Event Sourcing in Practice: What I Learned Building Financial …

At the fintech startup we had a problem that kept getting worse. Our financial content pipeline processed thousands of news items per hour, each one triggering enrichment, scoring, and routing decisions. The product team wanted to know why a specific story was scored a certain way three weeks ago. Customer support wanted to replay a user’s notification history. Compliance wanted an audit trail of every decision the system made.

We were storing final state in Postgres. Overwriting rows on every update. The answer to “why did this happen” was always “I don’t know, we only have what it looks like now.”

That’s when I built our first event-sourced aggregate. It wasn’t because event sourcing was trendy. It was because we literally couldn’t answer basic business questions with a CRUD model.

What Event Sourcing Actually Is

You stop overwriting rows. Instead, you append immutable events that describe what happened. Current state is derived by replaying those events in order.

type Event struct {
    ID          string    `json:"id"`
    AggregateID string    `json:"aggregate_id"`
    Type        string    `json:"type"`
    Version     int       `json:"version"`
    OccurredAt  time.Time `json:"occurred_at"`
    Data        json.RawMessage `json:"data"`
}

An event is a fact. StoryScored, NotificationSent, UserPreferenceUpdated. Past tense. Immutable. Each one carries enough data to explain the change without needing to look anything else up.

When It’s Worth the Pain

I’ve seen teams adopt event sourcing because it sounded cool and regret it within six months. The pattern earns its complexity only when:

You have regulatory or audit requirements that demand full history
Downstream systems need reliable, ordered change feeds
The business genuinely needs temporal queries (“what did we know on Tuesday?”)
Undo, replay, or simulation is a real product requirement

At the fintech startup, we hit three out of four. Financial content has compliance requirements. Multiple consumers needed the same change feed. And the product team needed point-in-time replay.

If you’re building a CRUD app where nobody will ever ask “what happened before this update” – don’t use event sourcing. You’ll hate yourself.

The Aggregate: Your Consistency Boundary

The aggregate is where commands turn into events. It validates business rules, emits events, and applies them to produce new state. Here is a simplified version of what our content aggregate looked like:

type ContentAggregate struct {
    ID        string
    Status    string
    Score     float64
    Version   int
    changes   []Event
}

func (a *ContentAggregate) Score(score float64, source string) error {
    if a.Status == "archived" {
        return fmt.Errorf("cannot score archived content %s", a.ID)
--*--
» YOUR TASKS
**1)** Print the part of the event sourcing article between "An event is" and "anything else up.", inclusive.
**2)** Answer these questions from the event sourcing article:
(a) In which database was the team storing final state before switching approaches?
(b) Which three event names does the article give as examples of facts?
(c) How many of the four listed conditions did the fintech startup meet?
**3)** Finish out the next part of the event sourcing article, picking up right after its final line.

» DATASET SECTION
--*--
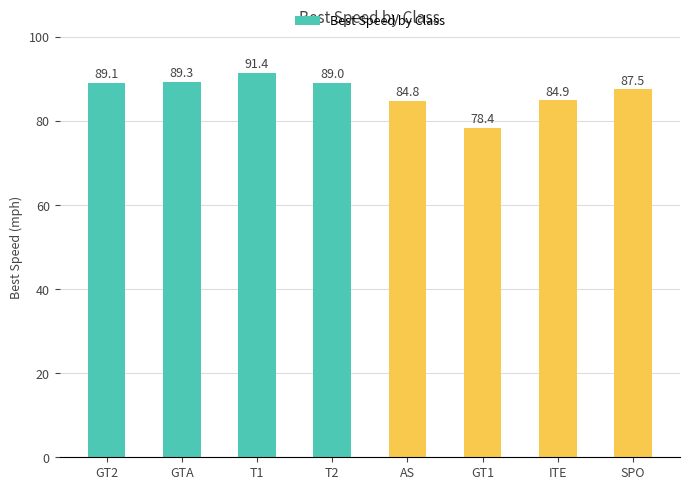

How many values are below 89?

4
--*--
» EXERCISE RESULTS
**1)**
An event is a fact. StoryScored, NotificationSent, UserPreferenceUpdated. Past tense. Immutable. Each one carries enough data to explain the change without needing to look anything else up.

**2)**
(a) Postgres
(b) StoryScored, NotificationSent, and UserPreferenceUpdated
(c) Three out of four

**3)**
    }

    a.apply(Event{
        Type: "ContentScored",
        Data: mustMarshal(ContentScoredData{
            Score:  score,
            Source: source,
        }),
    })
    return nil
}

func (a *ContentAggregate) apply(e Event) {
    switch e.Type {
    case "ContentScored":
        var data ContentScoredData
        json.Unmarshal(e.Data, &data)
        a.Score = data.Score
    case "ContentArchived":
        a.Status = "archived"
    }
    a.Version++
    a.changes = append(a.changes, e)
}

Key thing: the aggregate doesn’t talk to databases. It doesn’t call other aggregates. It validates, emits, and applies. That’s it. Keep it pure.

The Event Store

The store is append-only. It enforces ordering per aggregate stream and supports optimistic concurrency so two writers can’t silently conflict.

type EventStore interface {
    Append(ctx context.Context, aggregateID string, expectedVersion int, events []Event) error
    Load(ctx context.Context, aggregateID string) ([]Event, error)
    LoadFrom(ctx context.Context, aggregateID string, fromVersion int) ([]Event, error)
}

We used Postgres for this. A single table with aggregate_id, version, event_type, data, and occurred_at. A unique constraint on (aggregate_id, version) gives you optimistic concurrency for free.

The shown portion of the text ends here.